● **Work order**:
Write out the data word for word, taking care that no picture is carried over.

● **Data for this exercise**:
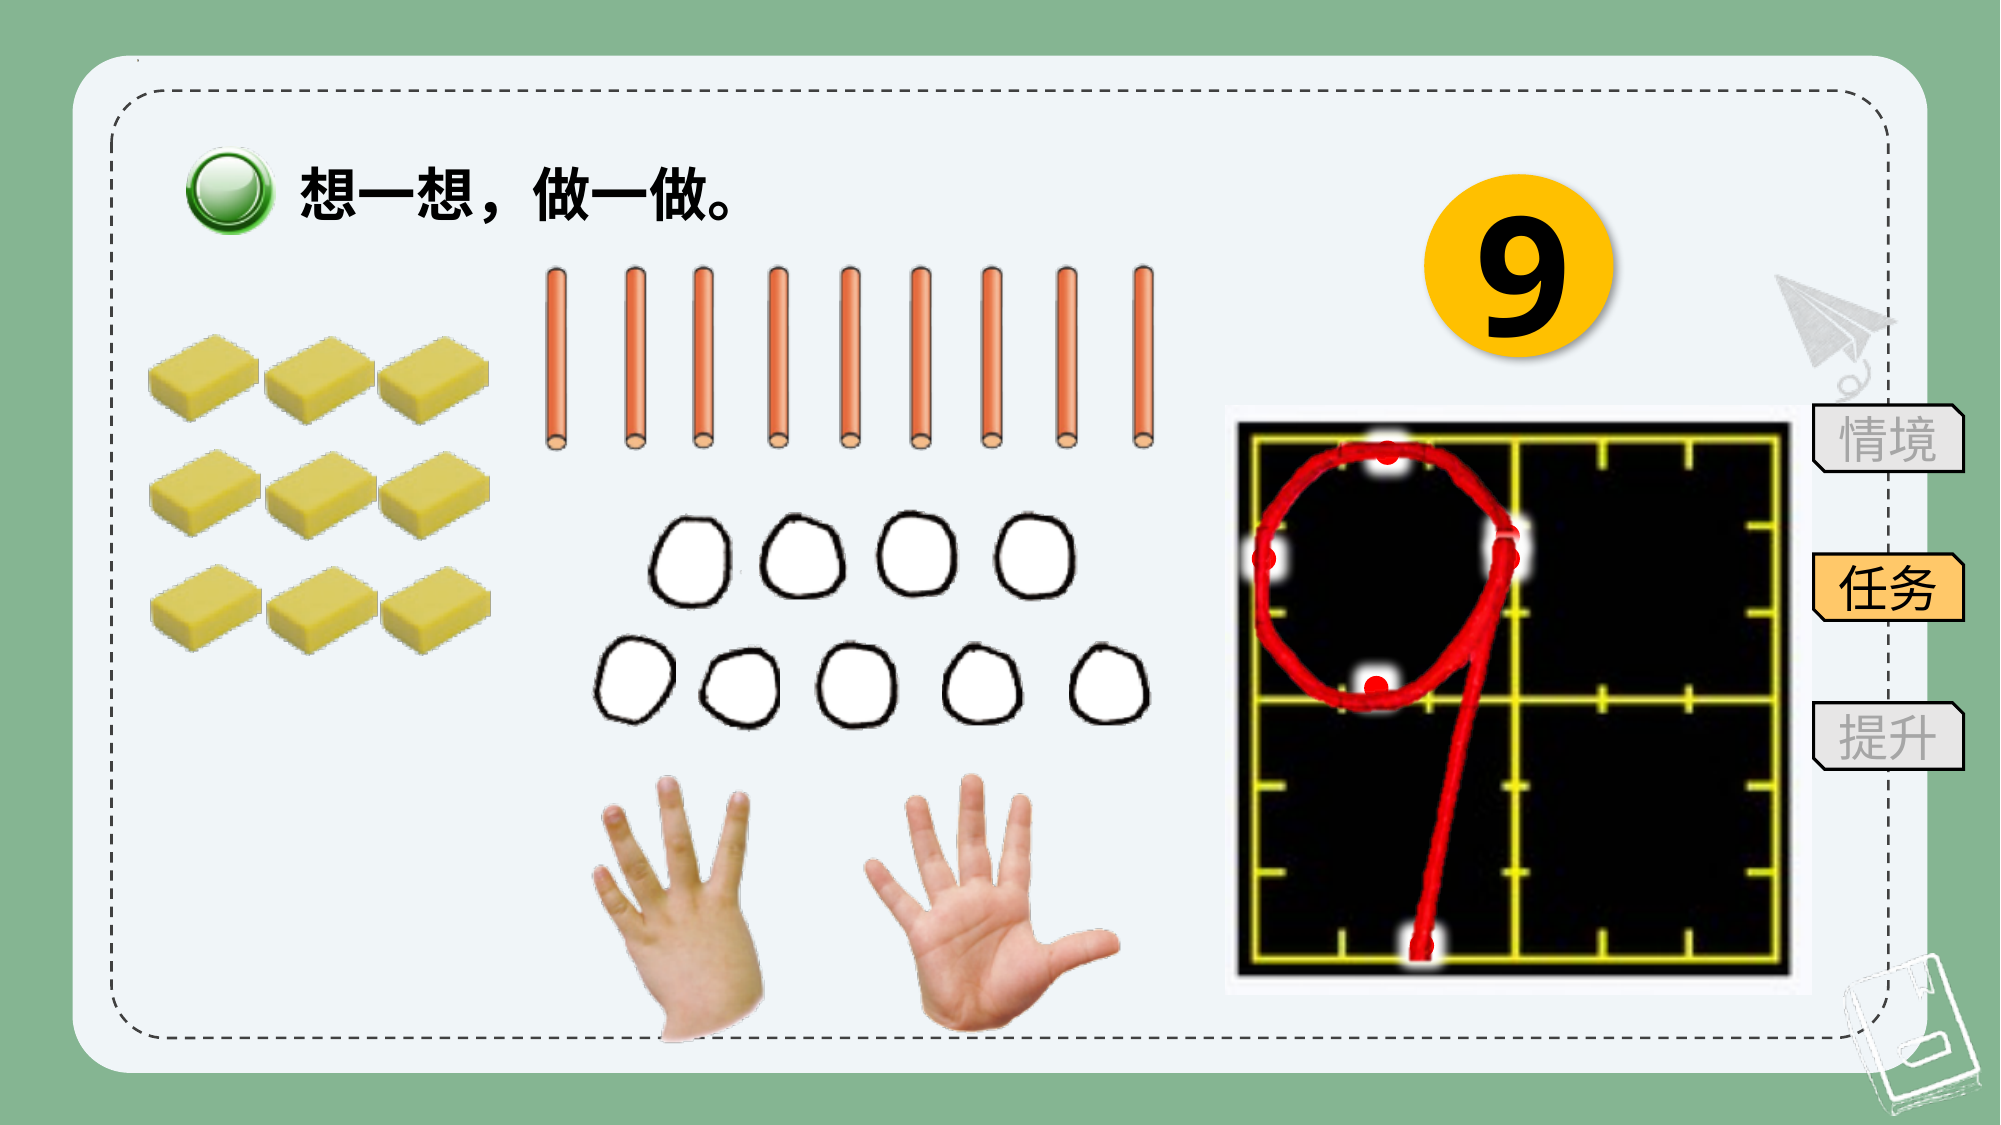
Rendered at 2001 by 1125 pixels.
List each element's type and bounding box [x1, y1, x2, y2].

picture [575, 763, 782, 1051]
picture [835, 262, 866, 450]
picture [587, 629, 676, 730]
picture [850, 761, 1125, 1037]
picture [146, 564, 494, 656]
picture [763, 262, 794, 450]
picture [688, 262, 719, 450]
picture [812, 634, 901, 735]
picture [642, 511, 742, 612]
picture [1225, 405, 1812, 995]
picture [1128, 261, 1159, 450]
picture [1843, 953, 1982, 1116]
picture [990, 505, 1079, 606]
picture [144, 334, 492, 426]
picture [759, 505, 849, 606]
picture [942, 634, 1029, 735]
picture [541, 263, 572, 452]
text_box [186, 146, 783, 237]
picture [620, 262, 651, 451]
picture [905, 262, 937, 451]
text_box [1425, 162, 1613, 380]
picture [976, 262, 1008, 450]
picture [145, 449, 493, 541]
picture [873, 504, 961, 600]
picture [698, 634, 780, 735]
text_box [1706, 236, 1964, 770]
picture [1051, 262, 1083, 450]
picture [1069, 634, 1156, 735]
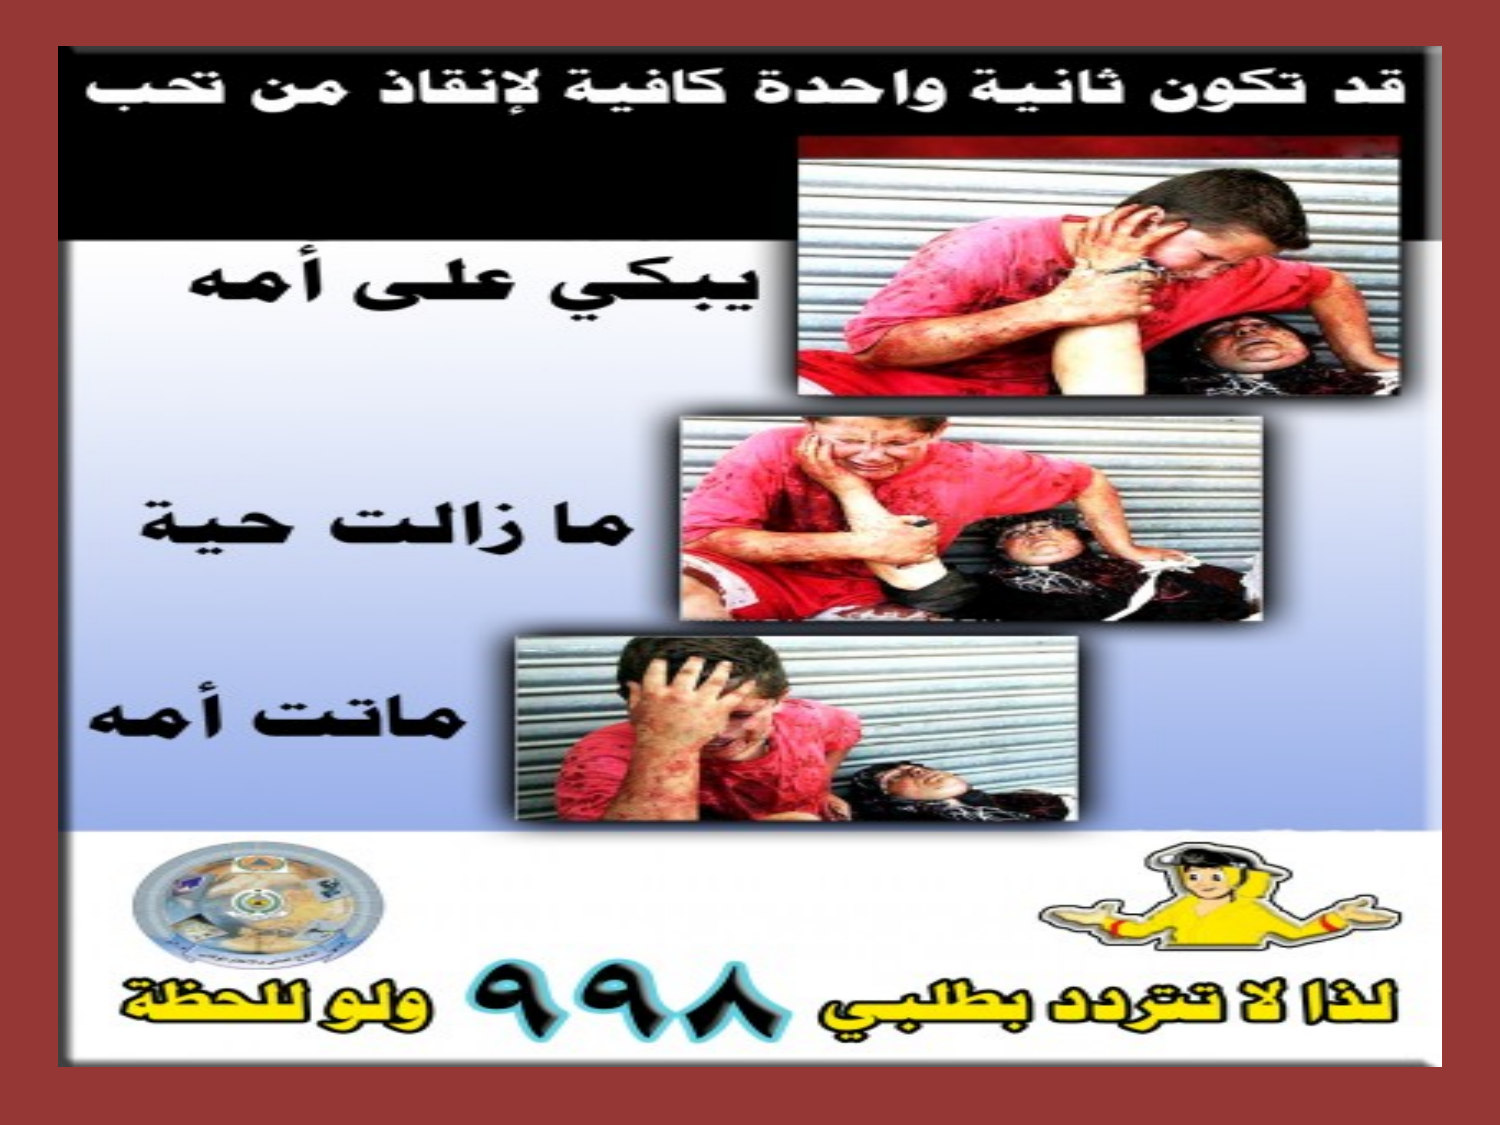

● **Expected answer**:
Rendered at 2001 by 1125 pixels.
List each element's type and bounding box [x1, y1, x2, y2].

picture [575, 763, 782, 1051]
picture [835, 262, 866, 450]
picture [587, 629, 676, 730]
picture [850, 761, 1125, 1037]
picture [146, 564, 494, 656]
picture [763, 262, 794, 450]
picture [688, 262, 719, 450]
picture [812, 634, 901, 735]
picture [642, 511, 742, 612]
picture [1225, 405, 1812, 995]
picture [1128, 261, 1159, 450]
picture [1843, 953, 1982, 1116]
picture [990, 505, 1079, 606]
picture [144, 334, 492, 426]
picture [759, 505, 849, 606]
picture [942, 634, 1029, 735]
picture [541, 263, 572, 452]
text_box [186, 146, 783, 237]
picture [620, 262, 651, 451]
picture [905, 262, 937, 451]
text_box [1425, 162, 1613, 380]
picture [976, 262, 1008, 450]
picture [145, 449, 493, 541]
picture [873, 504, 961, 600]
picture [698, 634, 780, 735]
text_box [1706, 236, 1964, 770]
picture [1051, 262, 1083, 450]
picture [1069, 634, 1156, 735]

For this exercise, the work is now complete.